#### ENTRIES PROVIDED:
# # #

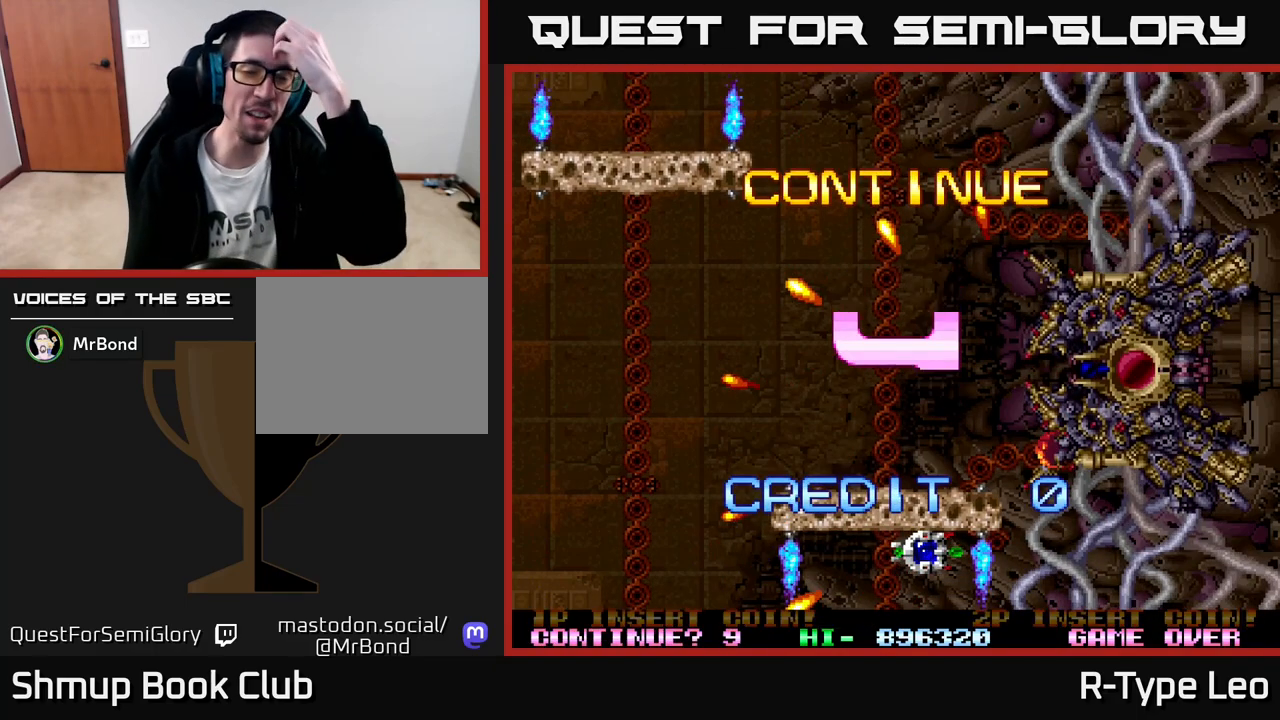
{"buttons": [], "left_stick": "center", "events": [[233, "R2", "up"]]}
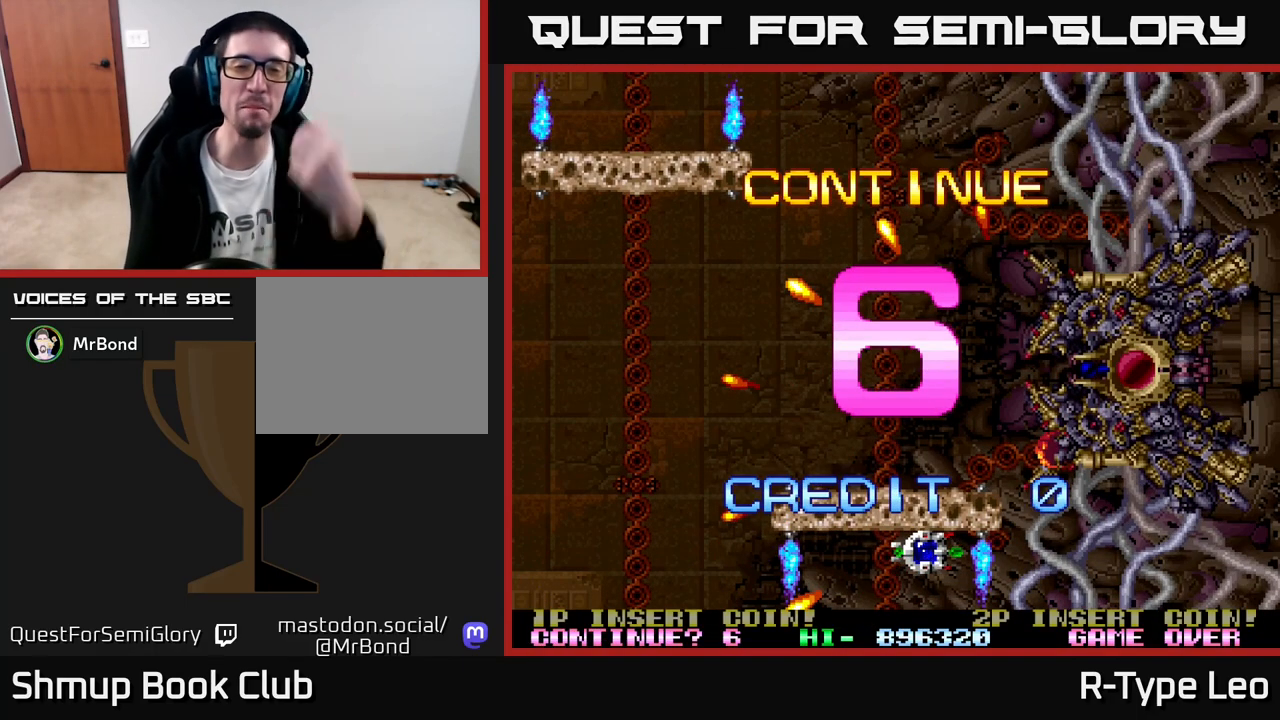
{"buttons": ["R2"], "left_stick": "center", "events": [[450, "R2", "down"]]}
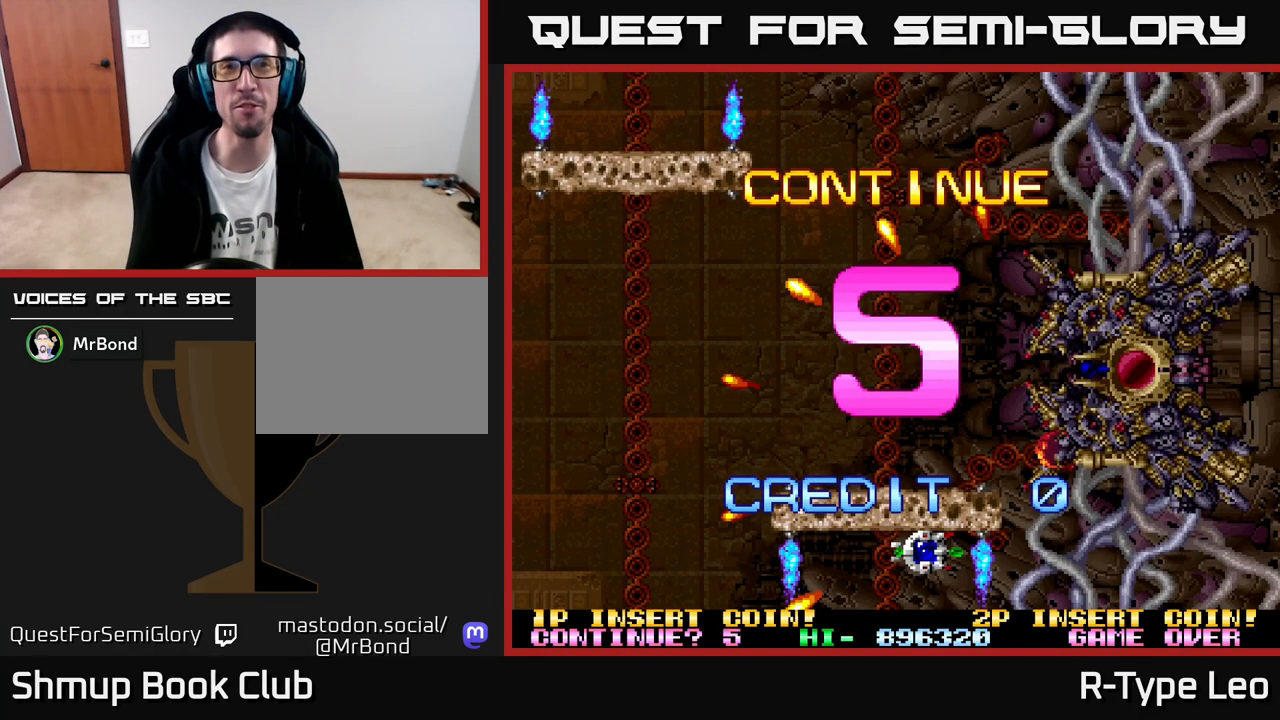
{"buttons": ["R2"], "left_stick": "center", "events": []}
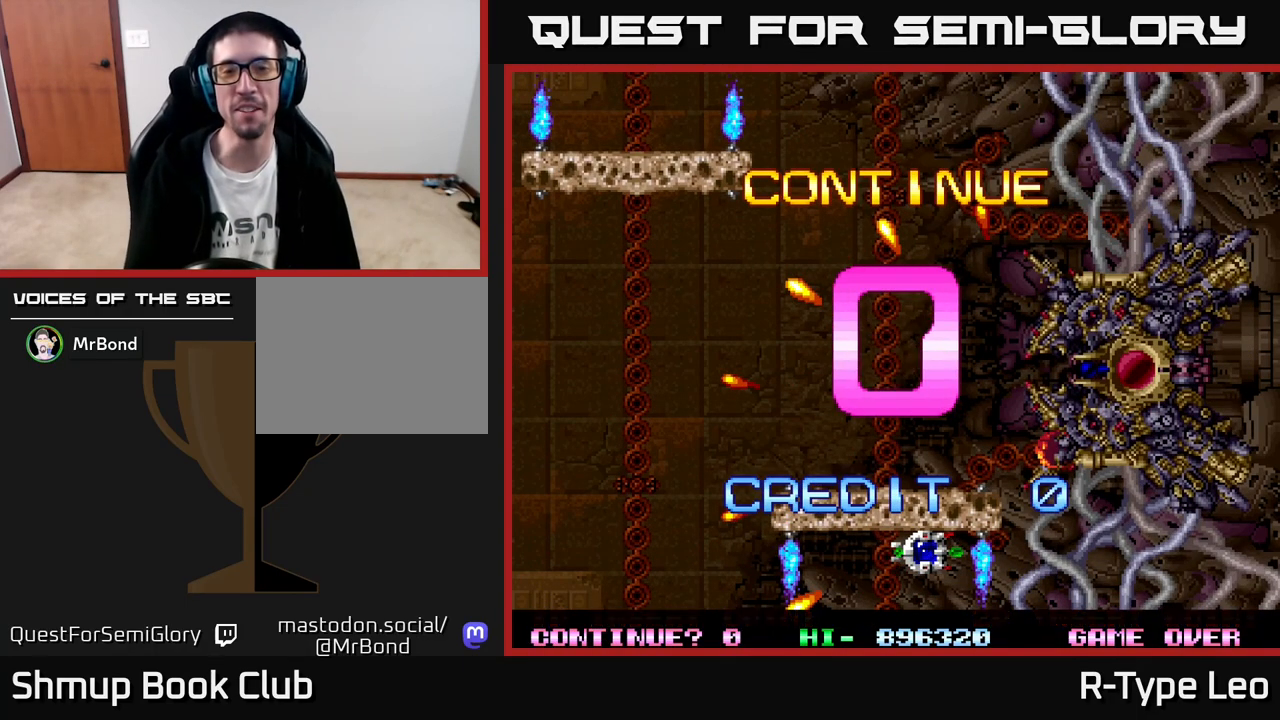
{"buttons": [], "left_stick": "center", "events": [[500, "R2", "up"]]}
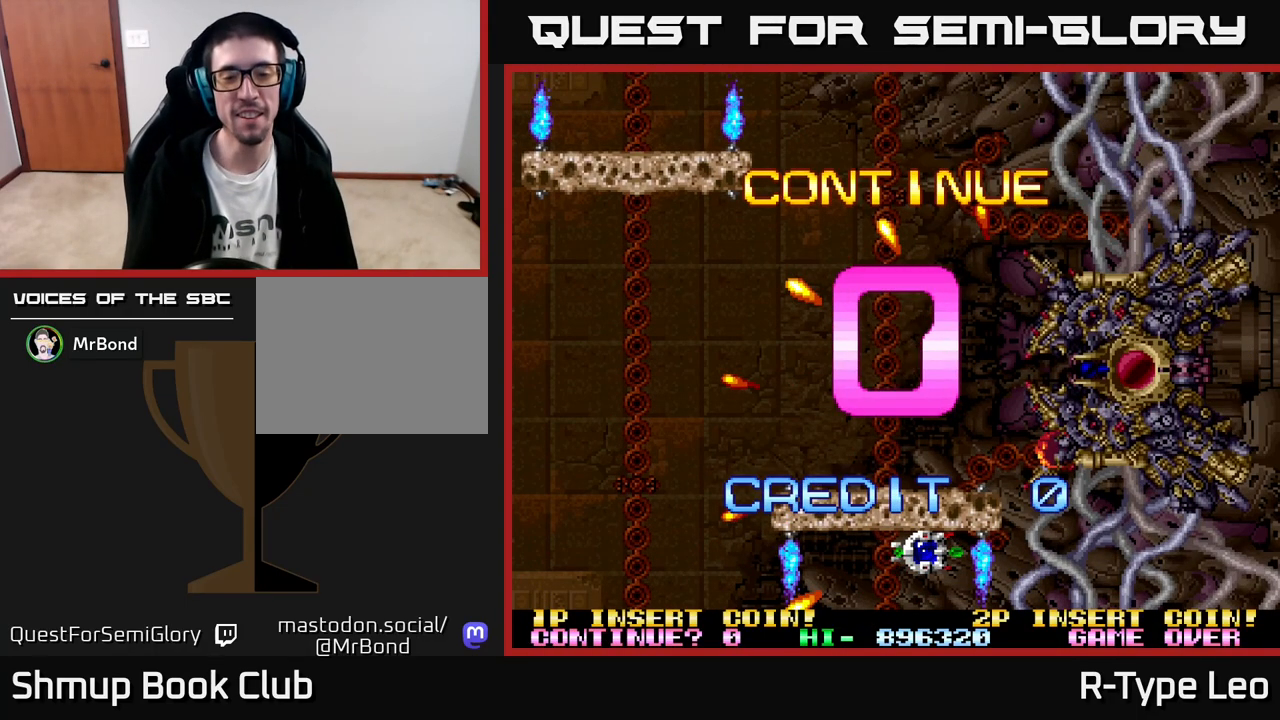
{"buttons": [], "left_stick": "center", "events": []}
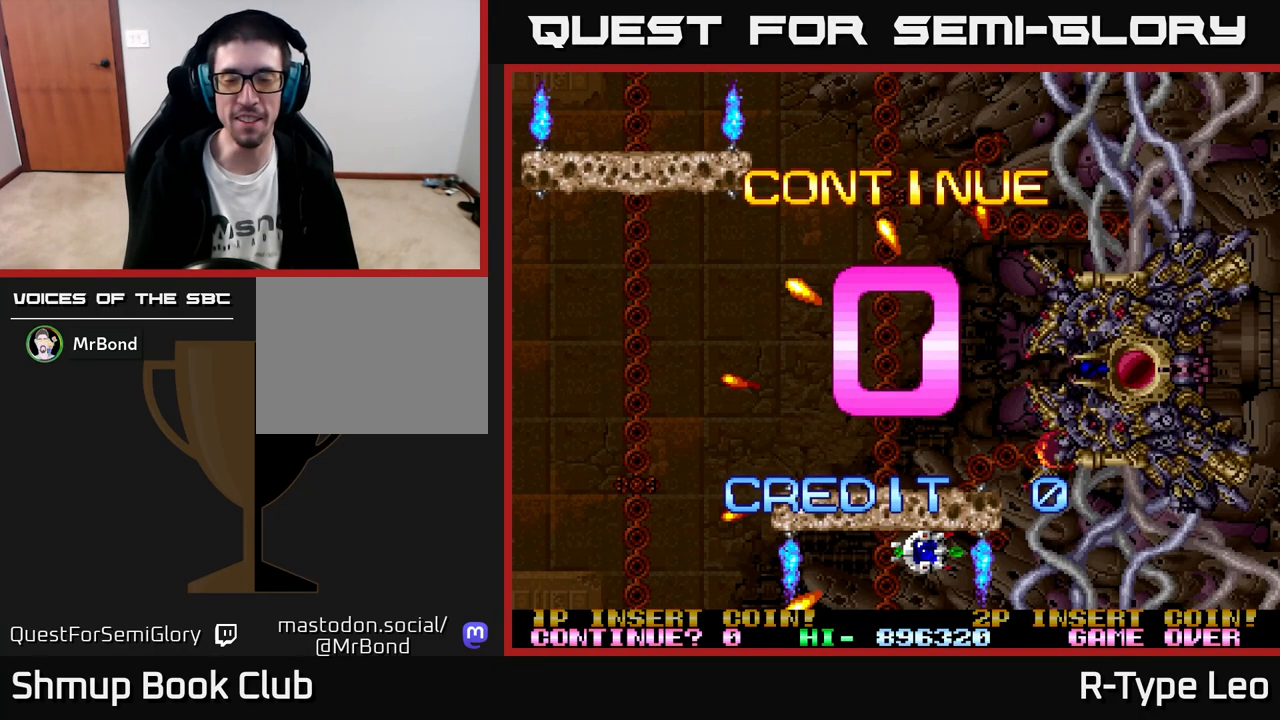
{"buttons": ["R2"], "left_stick": "center", "events": [[200, "R2", "down"]]}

# # #

#### AIM OF THE TASK:
Would you print the material exactly once more, without any of its pictures?

#### SOLUTION TO THIS TASK:
{"buttons": [], "left_stick": "center", "events": [[233, "R2", "up"]]}
{"buttons": ["R2"], "left_stick": "center", "events": [[450, "R2", "down"]]}
{"buttons": ["R2"], "left_stick": "center", "events": []}
{"buttons": [], "left_stick": "center", "events": [[500, "R2", "up"]]}
{"buttons": [], "left_stick": "center", "events": []}
{"buttons": ["R2"], "left_stick": "center", "events": [[200, "R2", "down"]]}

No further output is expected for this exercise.